With vivid storytelling and raw honesty, this book explores identity, belonging, and the resilience it takes to confront hidden truths and find redemption.
Assessment:
Plot: Moscatel crafts a deeply engaging story that will undoubtedly resonate with readers. The author unravels the narrative and family secrets uncovered in a well-paced and entertaining manner.
Prose: Well-written with wit and honesty interspersed throughout, Moscatel comes to terms with his upbringing, his own identity, and his family's past. Through careful diction, his thoughts transform his feelings about his predicament.
Originality: Moscatel has a truly unique story to tell and does so with refreshing candor and emotional integrity.
Character/Execution: Readers who may be seeking their own answers about tangled family history will find much to appreciate in this narrative. As a character in his own story, Moscatel's emotional and psychological journey is significant and authentically portrayed.

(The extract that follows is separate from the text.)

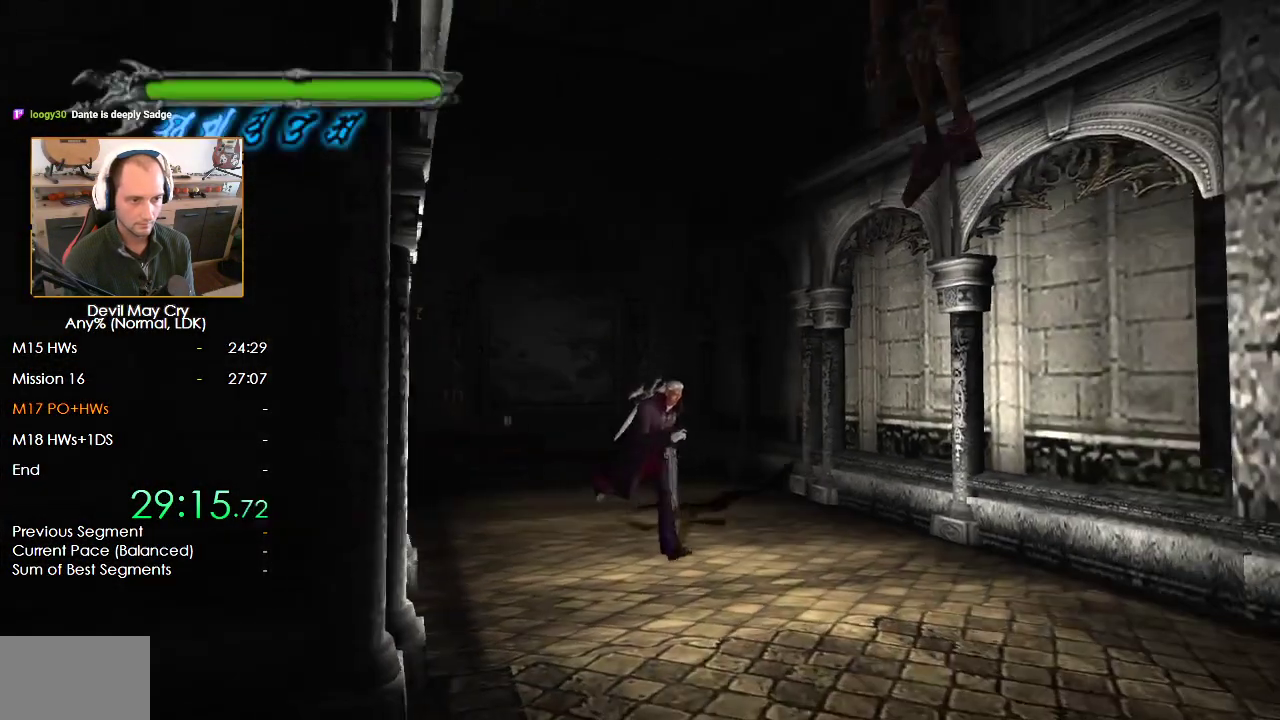
{"dt_ms": 500, "buttons": [], "left_stick": "center", "right_stick": "center", "events": [[183, "R1", "down"], [200, "left_stick", "center"], [300, "R1", "up"]]}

Date Submitted: December 20, 2022
In THE BASTARD OF BEVERLY HILLS, Rafael Moscatel tells an amazing story about fighting his demons and dealing with lies, loss and rejection, while growing up in Los Angeles, the City of Angels. His journey evokes a rollercoaster of emotions, from admiration to laughter, to a deep feeling of empathy and comradery. His story is compelling, entertaining and inspiring, a beacon of hope for those lost in the darkness of the human condition.

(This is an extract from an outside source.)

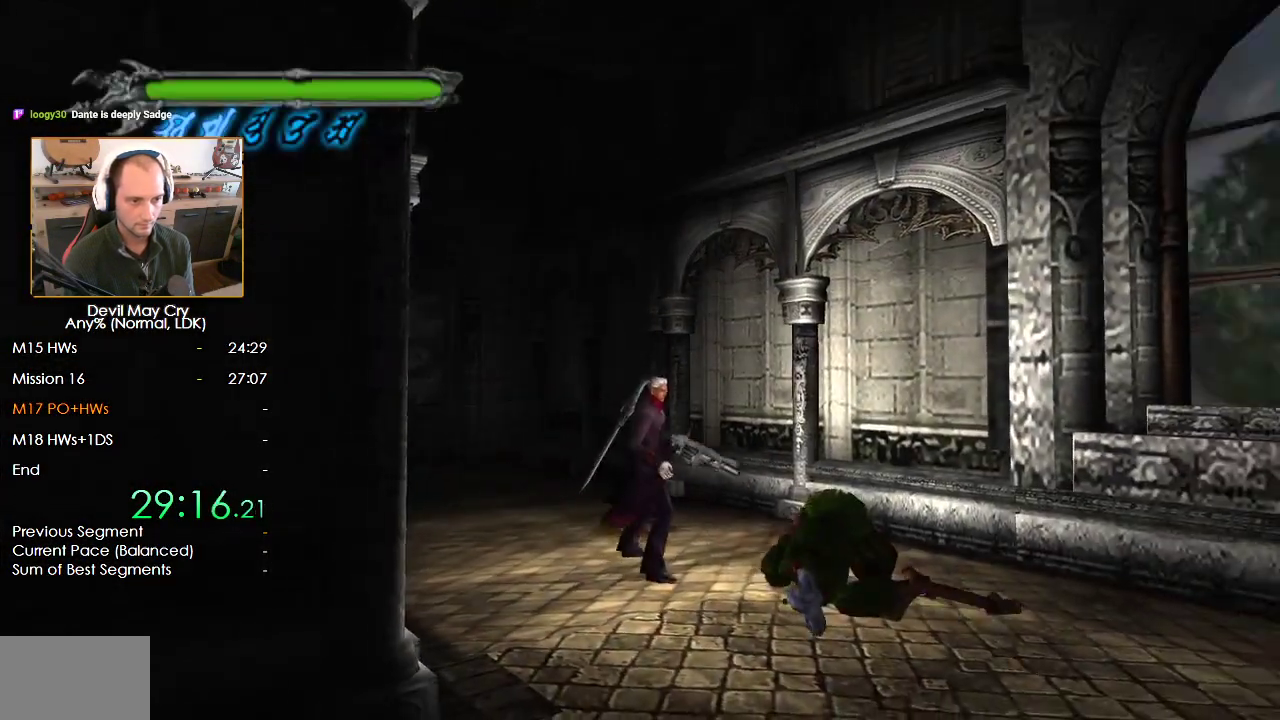
{"dt_ms": 500, "buttons": [], "left_stick": "center", "right_stick": "center", "events": []}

Moscatel recalls living among the famous—and living with a secret—in this memoir.
The author, a film director, presents a brief but engaging and surprise-filled memoir of a man whose true identity was kept from him well into adulthood. The adopted son of Ray and Eleanor Moscatel, a Sephardic Jewish couple living in Beverly Hills, Moscatel was adopted after the tragic death of his parents’ natural son, Albert. Moscatel details how he had always been aware of the ambiguity of his origins (his parents at one point claimed was as a “test-tube baby”), and that it was only later in life that he found out the truth and began to heal from the psychological damage of his parents’ subterfuge. On a lighter note, Moscatel has plenty to share about living in Beverly Hills among the famous, some of whom were friends and neighbors to the Moscatel family. He recounts his family’s close friendship with actor Michael Landon and his family, as well as various members of the Gilbert family, whose oldest daughter, actress Melissa Gilbert, was an adoptee like him. He includes accounts of encounters, both minor and serious, with celebrities ranging from Frank Sinatra to Tony Roma (the latter was briefly his mother’s husband). The memoir is full of twists and turns—the surprise ending regarding Moscatel’s background also speaks to the stigma surrounding adoption that has only recently begun to abate. The author writes movingly of his parents’ own difficulties, displaying understanding and grace: “The emotional upheaval of a loss blurs a survivor’s memory. And their grief, from denial, to bouts of anger, guilt, bargaining, and ultimately acceptance, often ends with a little piece of them dying, too.” Moscatel does not offer the reader a pat happy ending, but his story reaches a satisfying resolution.
A memoir that starts slowly but reaches a powerful conclusion for the patient reader.